+++ Selected excerpt
We have the skills, capacity and breadth of experience to advise on all aspects of your business transaction.
We act for business clients right across NSW and have offices in Sydney, Newcastle and the Central Coast.
Buying a Business / Selling a Business – Typical Issues
The level of complexity and typical issues associated with buying or selling a business depends on a number of factors, including (but not limited to):
- the nature of the industry within which the business operates;
- statutory and other regulatory requirements;
- the size of the business;
- the location of the business;
- the nature of operations;
- the asset classes;
- the employment arrangements and industrial relations environment;
- the extent to which the business utilises land; and
- the relevance of intellectual property to the business.
How can we assist you to buy or sell a business?
We strongly suggest that you speak to us in the early stages of buying, selling merging or restructuring your business for the following reasons:
- we can assist with the preparation of a ‘Heads of Agreement’ to lock in a binding agreement on key terms, which allows the details to be documented subsequently;
- we can assist with due diligence for both vendors (to ensure your ‘house is in order’ and you maximise your sale price) and purchasers (to ensure you know exactly what you are buying and you pay a fair price for it);
- we can advise you on business structuring and asset protection measures;
- we can assist you in your negotiations; and
- we can help you navigate through any regulatory and banking requirements so that your transaction is not bottlenecked.
Buying a Business / Selling a Business – Due Diligence
People always talk about ‘due diligence’ but you might wonder how relevant it is to what extent it applies when you are looking to buy a business. Let us assure you that it is relevant to all business purchases and sales and those who avoid it, or who fail to give it credit, do so at their own risk.
Due diligence is not something that should be overlooked when buying a business or selling a business.
Due diligence is relevant to both vendors and purchasers and is not something that happens overnight. If you are a vendor you should take time to review and coordinate your business affairs so you can be sure that the business is compliant, organised and complete. Once you open your business up for investigation by potential purchasers they will be looking for holes and, if they find any, it will be reflected in the purchase price or you could lose a deal altogether. On the other hand, if you are the purchaser it is normal practice to give yourself adequate time to conduct your due diligence so that you (and generally your financiers) are satisfied that the business you are buying is what the vendors represent it to be, is compliant and is fairly priced.
The scope and extent of due diligence will depend on the those matters highlighted above but typically includes a review of:
- corporate structure and governance documents;
- regulatory licences;
- permits and approvals;
- material contracts;
- employment records;
- asset condition reports;
- finance agreements;
- commercial leases and real property documents;
- active litigation;
- insurance document;
- public searches of corporate data; and
- intellectual property.
++++++
## Activity list
1) Reproduce the stretch of the passage on buying and selling a business from "We have the" through "sell a business?".
2) Answer these questions using the passage on buying and selling a business.
(a) In which places does the firm have offices?
(b) What document can the firm help prepare to lock in a binding agreement on key terms?
(c) What can happen to a vendor if potential purchasers find holes during their investigation?
3) Carry on the passage on buying and selling a business from the point where it stops.
+++ Data listing
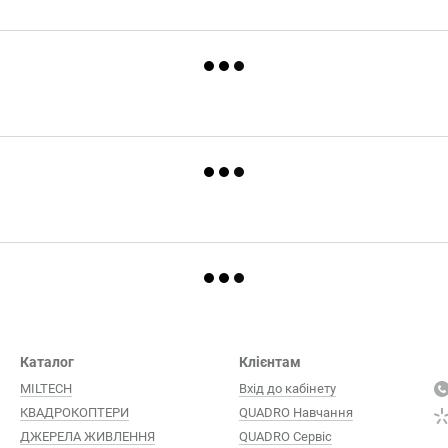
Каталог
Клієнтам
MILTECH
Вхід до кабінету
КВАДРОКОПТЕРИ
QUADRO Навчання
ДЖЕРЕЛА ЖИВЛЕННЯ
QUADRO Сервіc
++++++
## Answers to this exercise
1)
We have the skills, capacity and breadth of experience to advise on all aspects of your business transaction.
We act for business clients right across NSW and have offices in Sydney, Newcastle and the Central Coast.
Buying a Business / Selling a Business – Typical Issues
The level of complexity and typical issues associated with buying or selling a business depends on a number of factors, including (but not limited to):
- the nature of the industry within which the business operates;
- statutory and other regulatory requirements;
- the size of the business;
- the location of the business;
- the nature of operations;
- the asset classes;
- the employment arrangements and industrial relations environment;
- the extent to which the business utilises land; and
- the relevance of intellectual property to the business.
How can we assist you to buy or sell a business?

2)
(a) Sydney, Newcastle and the Central Coast.
(b) A 'Heads of Agreement'.
(c) It will be reflected in the purchase price, or the vendor could lose the deal altogether.

3)
We have undertaken due diligence on many M&A transactions and firmly believe that it pays to have an experienced legal team on your side to ensure this process is as targeted, streamlined and efficient as possible, and most importantly, identifies any concerns.
Buying a Business / Selling a Business – Commercial Leases
If you’re buying a business that leases existing premises, it’s important that an experienced lawyer review the lease to ascertain what the process is for transferring that lease and what the lease terms are. It might be the case that the lease you are about to take over contains unfavourable terms that you wish to vary, such as the rent review process, termination rights, works clauses, indemnities and lease term and options. We will advise you in this regard and can negotiate with the owner of the property to either vary the lease or negotiate a new lease to suit your requirements as part of obtaining consent. This is typically done at the same time as you are negotiating with the vendor. Bear in mind that although the vendor might have the relationship with the property owner, the vendor has no incentive to improve the lease position because they are about to sell to you.
Buying a Business / Selling a Business – Regulatory Compliance
Another important consideration when buying a business is to make sure you have (or obtain) all necessary regulatory licensees, authorisations and permits required to legally conduct business at the premises. As part of the due diligence we can check the validity and adequacy of those licences, authorisations and permits held by the vendor. However, there may be additional authorisations that are now required due to changes in law or policy, and in many cases licences are not transferable, but will require the purchaser to go through a new application process.
We understand that different types of businesses have varying levels of regulation and that specific authorisations may be required for your industry.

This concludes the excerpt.